How to Get Poor and Rich at the Same Time.

Mr. St. John tries his hand at the relation between prices and interest in connection with our subject. He says: “If the dollar can be cheapened by increasing the number of dollars, so that each dollar will buy less wheat, the increasing price of wheat will increase the demand for dollars to invest in its production.” Evidently he fails to distinguish between the rise in price of wheat from one gold dollar to two gold dollars per bushel, and the rise in wheat from one gold dollar to two fifty-cent silver dollars per bushel. The former would undoubtedly stimulate production. The latter would do so also, among farmers who shared Mr. St. John’s confusion on this matter. There would be many of them. They would imagine that they were getting rich by raising wheat to sell at two silver dollars, or five, ten, fifteen, or twenty paper dollars, as depreciation went on. Hence, as he says, they would pay a banker eight, ten, twelve, or fifteen per cent, in the depreciated dollars, in order to get “money,” as he calls it, with which to raise wheat.
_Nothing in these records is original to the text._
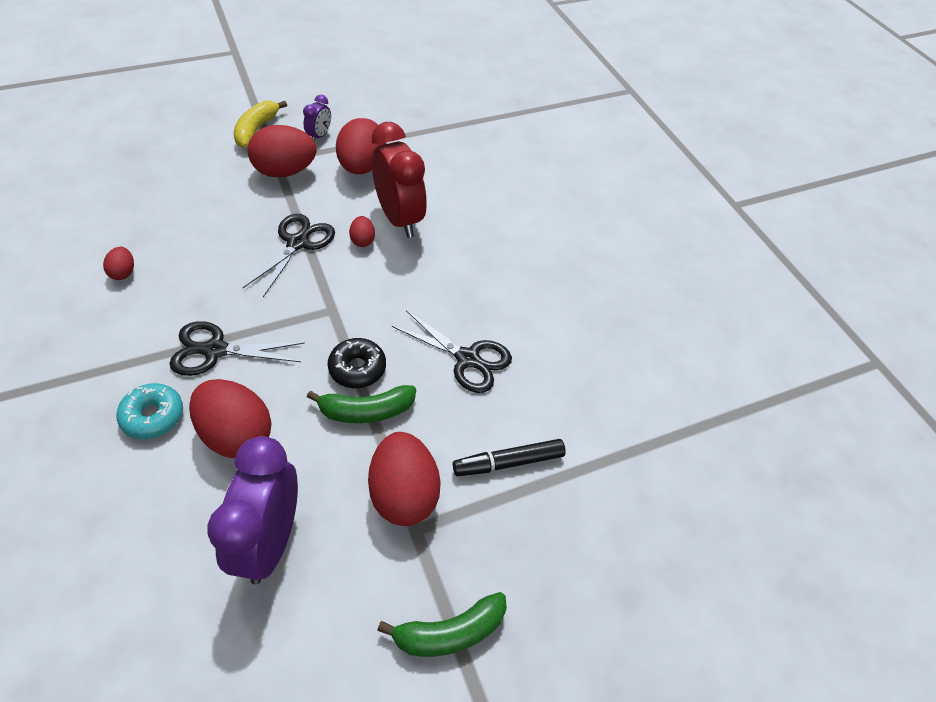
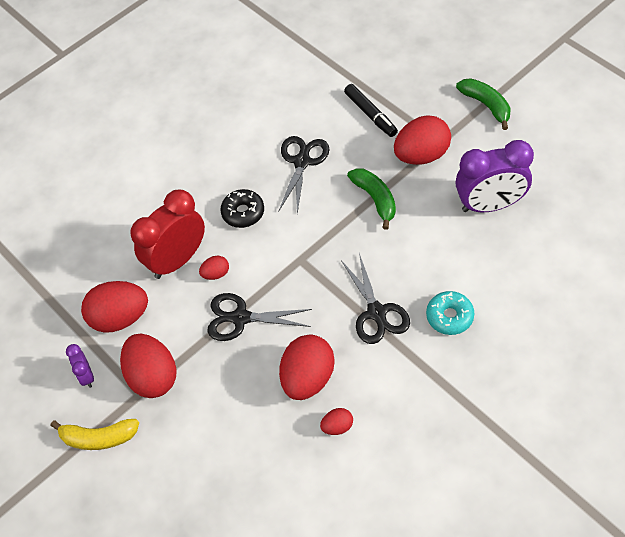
camera: 100 degrees left, 5 degrees up
red egg [189,379,272,458] -> red egg moved to [279,335,335,400]
purple clock [303,95,331,141] -> purple clock turned 120 degrees counterclockwise [66,344,94,388]
black donut [328,338,386,388] -> black donut moved to [220,189,264,228]

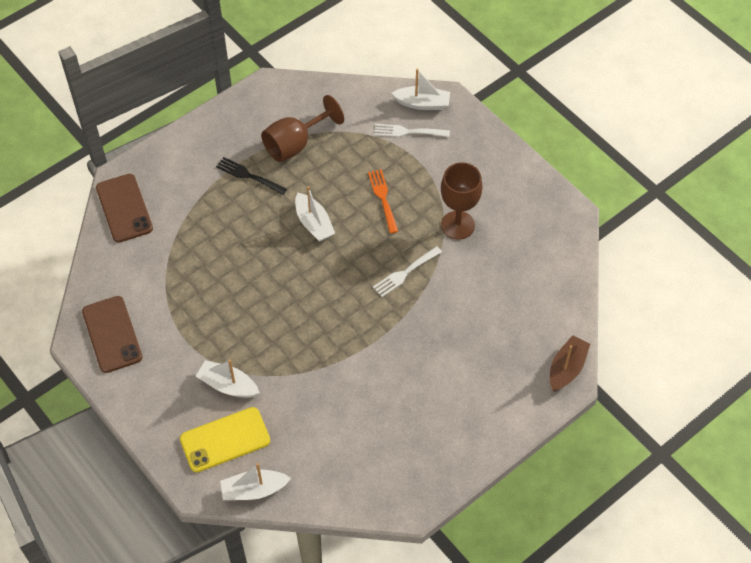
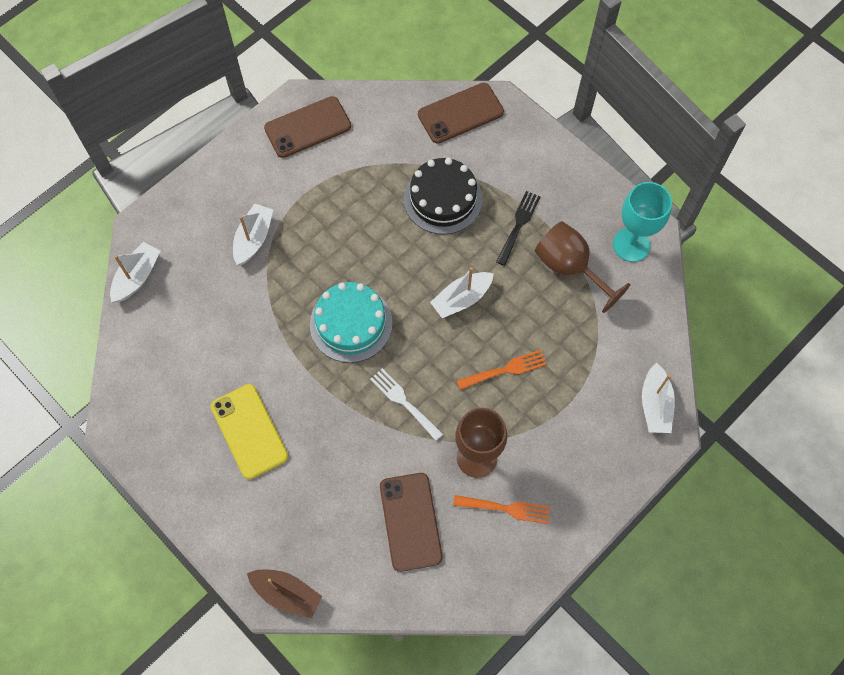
camera: 85 degrees right, 10 degrees up
yellow phone [180,407,270,472] -> yellow phone moved to [211,384,288,479]
white boat [220,463,291,500] -> white boat turned 45 degrees clockwise [110,242,160,302]
white fork [374,124,450,137] -> none
none -> turquoise cake [310,282,393,363]
none -> brown phone [380,473,443,572]
none -> black cake [404,158,483,234]
none -> orange fork [453,495,551,524]
none -> turquoise goblet [613,182,672,262]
Mr. St. John thinks that this would mean that farmer and banker were both magnificently prosperous. It would mean that the real value which came in was steadily growing less than that which went out, so that the capital was being consumed. Hence the high rates of inflation times, and the disaster which follows when the truth is realized. They told a story in Revolutionary times of a man who invested his capital in a hogshead of rum which he sold out at an enormous advance—in Continental paper; but when he went to buy a new supply, all his “money” would only buy a barrel. This he retailed out at another enormous advance—in Continental—but when he went to buy more he had only enough money to buy a gallon. If he had borrowed his first capital he might have paid twenty per cent for it—in Continental—but the banker would hardly have made a good affair.